A total of 240 participants registered, and 103 (42.9%) evaluated all images. The 110 participants (45.8%) who evaluated fewer than 20 lesions were excluded, resulting in data from 130 participants (54.2%), 121 (93.1%) of whom were regular dermoscopy users. Criteria associated with melanoma included marked architectural disorder (odds ratio [OR], 6.6; 95% CI, 5.6-7.8), pattern asymmetry (OR, 4.9; 95% CI, 4.1-5.8), nonorganized pattern (OR, 3.3; 95% CI, 2.9-3.7), border score of 6 (OR, 3.3; 95% CI, 2.5-4.3), and contour asymmetry (OR, 3.2; 95% CI, 2.7-3.7) (P < .001 for all). Most dermoscopic criteria had poor to fair interobserver agreement. Criteria that reached moderate levels of agreement included comma vessels (ICC, 0.44; 95% CI, 0.40-0.49), absence of vessels (ICC, 0.46; 95% CI, 0.42-0.51), dark brown color (ICC, 0.40; 95% CI, 0.35-0.44), and architectural disorder (ICC, 0.43; 95% CI, 0.39-0.48). The Menzies method had the highest sensitivity for melanoma diagnosis (95.1%) but the lowest specificity (24.8%) compared with any other method (P < .001). The ABCD rule had the highest specificity (59.4%). All methods had similar areas under the receiver operating characteristic curves.
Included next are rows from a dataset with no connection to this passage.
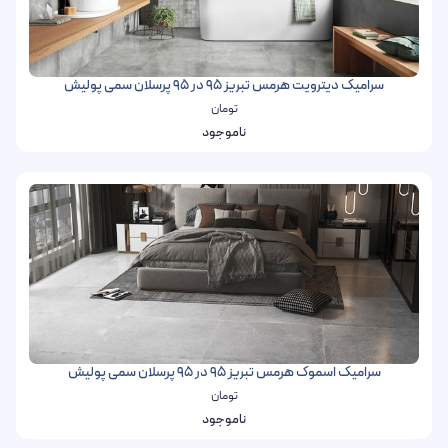
سرامیک دیترویت هرمس تبریز 95 در 95 پرسلان سمی پولیش
تومان
ناموجود
سرامیک اسموک هرمس تبریز 95 در 95 پرسلان سمی پولیش
تومان
ناموجود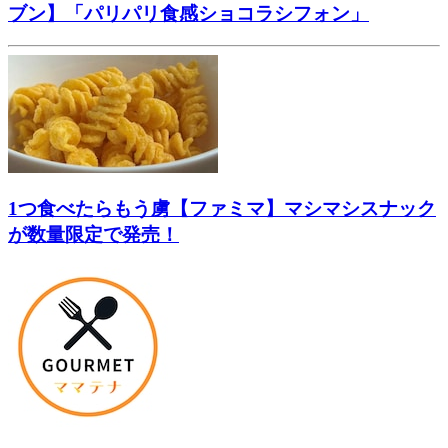
ブン】「パリパリ食感ショコラシフォン」
1つ食べたらもう虜【ファミマ】マシマシスナック
が数量限定で発売！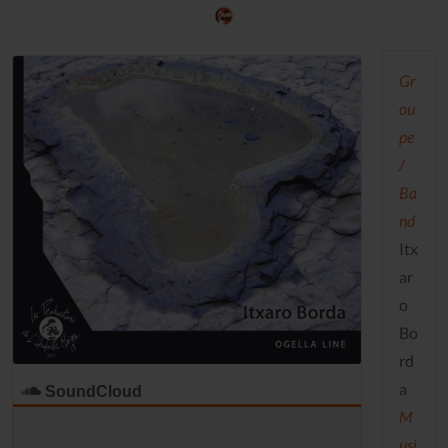
Gr
ou
pe
/
Ba
nd
Itx
ar
o
Bo
rd
a
SoundCloud
M
usi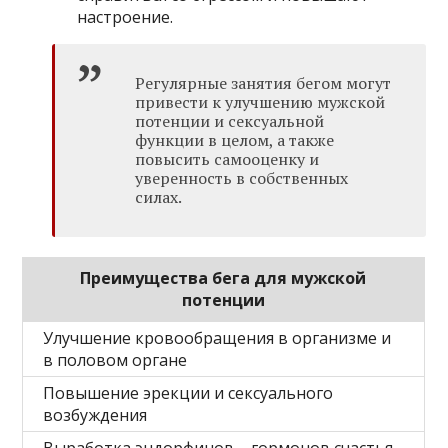
настроение.
Регулярные занятия бегом могут
привести к улучшению мужской
потенции и сексуальной
функции в целом, а также
повысить самооценку и
уверенность в собственных
силах.
Преимущества бега для мужской
потенции
Улучшение кровообращения в организме и
в половом органе
Повышение эрекции и сексуального
возбуждения
Выработка эндорфинов – гормонов счастья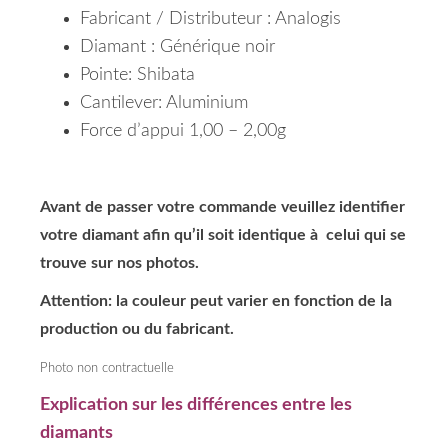
Fabricant / Distributeur : Analogis
Diamant : Générique noir
Pointe: Shibata
Cantilever: Aluminium
Force d’appui 1,00 – 2,00g
Avant de passer votre commande veuillez identifier
votre diamant afin qu’il soit identique à celui qui se
trouve sur nos photos.
Attention: la couleur peut varier en fonction de la
production ou du fabricant.
Photo non contractuelle
Explication sur les différences entre les
diamants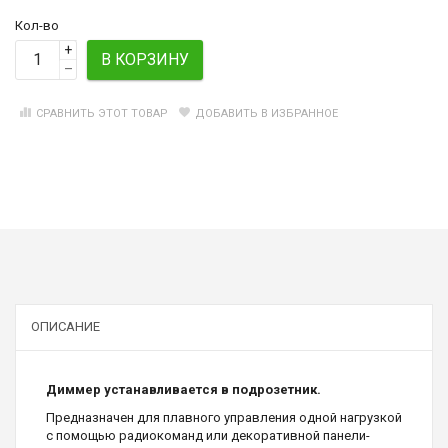
Кол-во
+
В КОРЗИНУ
–
СРАВНИТЬ ЭТОТ ТОВАР
ДОБАВИТЬ В ИЗБРАННОЕ
ОПИСАНИЕ
Диммер устанавливается в подрозетник.
Предназначен для плавного управления одной нагрузкой
с помощью радиокоманд или декоративной панели-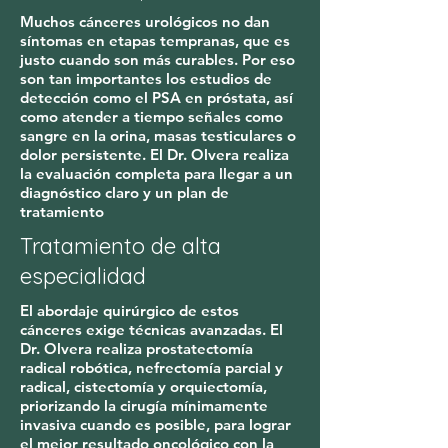
Muchos cánceres urológicos no dan
síntomas en etapas tempranas, que es
justo cuando son más curables. Por eso
son tan importantes los estudios de
detección como el PSA en próstata, así
como atender a tiempo señales como
sangre en la orina, masas testiculares o
dolor persistente. El Dr. Olvera realiza
la evaluación completa para llegar a un
diagnóstico claro y un plan de
tratamiento
Tratamiento de alta
especialidad
El abordaje quirúrgico de estos
cánceres exige técnicas avanzadas. El
Dr. Olvera realiza prostatectomía
radical robótica, nefrectomía parcial y
radical, cistectomía y orquiectomía,
priorizando la cirugía mínimamente
invasiva cuando es posible, para lograr
el mejor resultado oncológico con la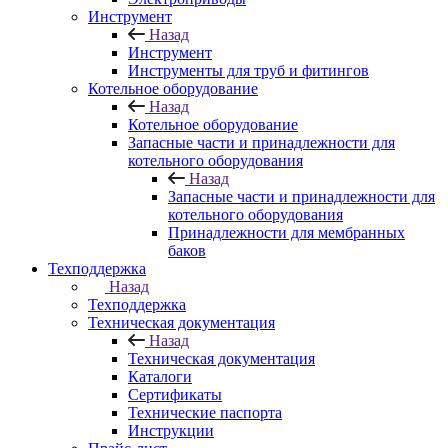
Инструмент
Назад
Инструмент
Инструменты для труб и фитингов
Котельное оборудование
Назад
Котельное оборудование
Запасные части и принадлежности для
котельного оборудования
Назад
Запасные части и принадлежности для
котельного оборудования
Принадлежности для мембранных
баков
Техподдержка
Назад
Техподдержка
Техническая документация
Назад
Техническая документация
Каталоги
Сертификаты
Технические паспорта
Инструкции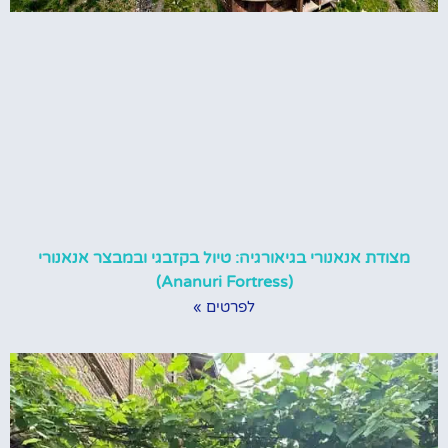
מצודת אנאנורי בגיאורגיה: טיול בקזבגי ובמבצר אנאנורי
(Ananuri Fortress)
לפרטים »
Important dermoscopic criteria for melanoma recognition were revalidated by participants with varied experience. Six algorithms tested had similar but modest levels of diagnostic accuracy, and the interobserver agreement of most individual criteria was poor.
皮肤镜算法及其各个标准的比较诊断性能尚未得到充分研究。
分析用于黑色素瘤检测的皮肤镜标准的鉴别能力和可靠性,并比较现有算法的诊断准确性。
设计、设置和参与者:这是一项对477个病变(119个黑色素瘤[24.9%]和358个痣[75.1%])的回顾性观察研究,这些病变被分为12个图像集,每个图像集包含39或40张图像。2011年1月1日至2011年12月31日期间,国际皮肤镜协会网站上的一个链接将参与者引导至研究网站。数据分析于2013年6月1日至2015年5月31日进行。参与者包括医生、住院医师和医学生,没有专业类型或经验水平的限制。参与者被随机分配评估12个图像集中的1个。
评估皮肤镜标准的存在与黑色素瘤的关联以及组内相关系数(ICC)。估计以下算法的诊断准确性指标:ABCD规则、孟席斯方法、七点检查表、三点检查表、混乱与线索以及CASH(颜色、结构、对称性和同质性)。
共有240名参与者注册,103名(42.9%)评估了所有图像。排除了评估少于20个病变的110名参与者(45.8%),得到了130名参与者(54.2%)的数据,其中121名(93.1%)是常规皮肤镜使用者。与黑色素瘤相关的标准包括明显的结构紊乱(优势比[OR],6.6;95%置信区间,5.6 - 7.8)、形态不对称(OR,4.9;95%置信区间,4.1 - 5.8)、无组织形态(OR,3.3;95%置信区间,2.9 - 3.7)、边界评分为6(OR,3.3;95%置信区间,2.5 - 4.3)以及轮廓不对称(OR,3.2;95%置信区间,2.7 - 3.7)(所有P < 0.001)。大多数皮肤镜标准的观察者间一致性较差。达到中等一致性水平的标准包括逗号状血管(ICC,0.44;95%置信区间,0.40 - 0.49)、无血管(ICC,0.46;95%置信区间,0.42 - 0.51)、深棕色(ICC,0.40;95%置信区间,0.35 - 0.44)以及结构紊乱(ICC,0.43;95%置信区间,0.39 - 0.48)。与任何其他方法相比,孟席斯方法对黑色素瘤诊断的敏感性最高(95.1%),但特异性最低(24.8%)(P < 0.001)。ABCD规则的特异性最高(59.4%)。所有方法在受试者工作特征曲线下的面积相似。
不同经验的参与者重新验证了黑色素瘤识别的重要皮肤镜标准。测试的六种算法具有相似但适度的诊断准确性水平,并且大多数个体标准的观察者间一致性较差。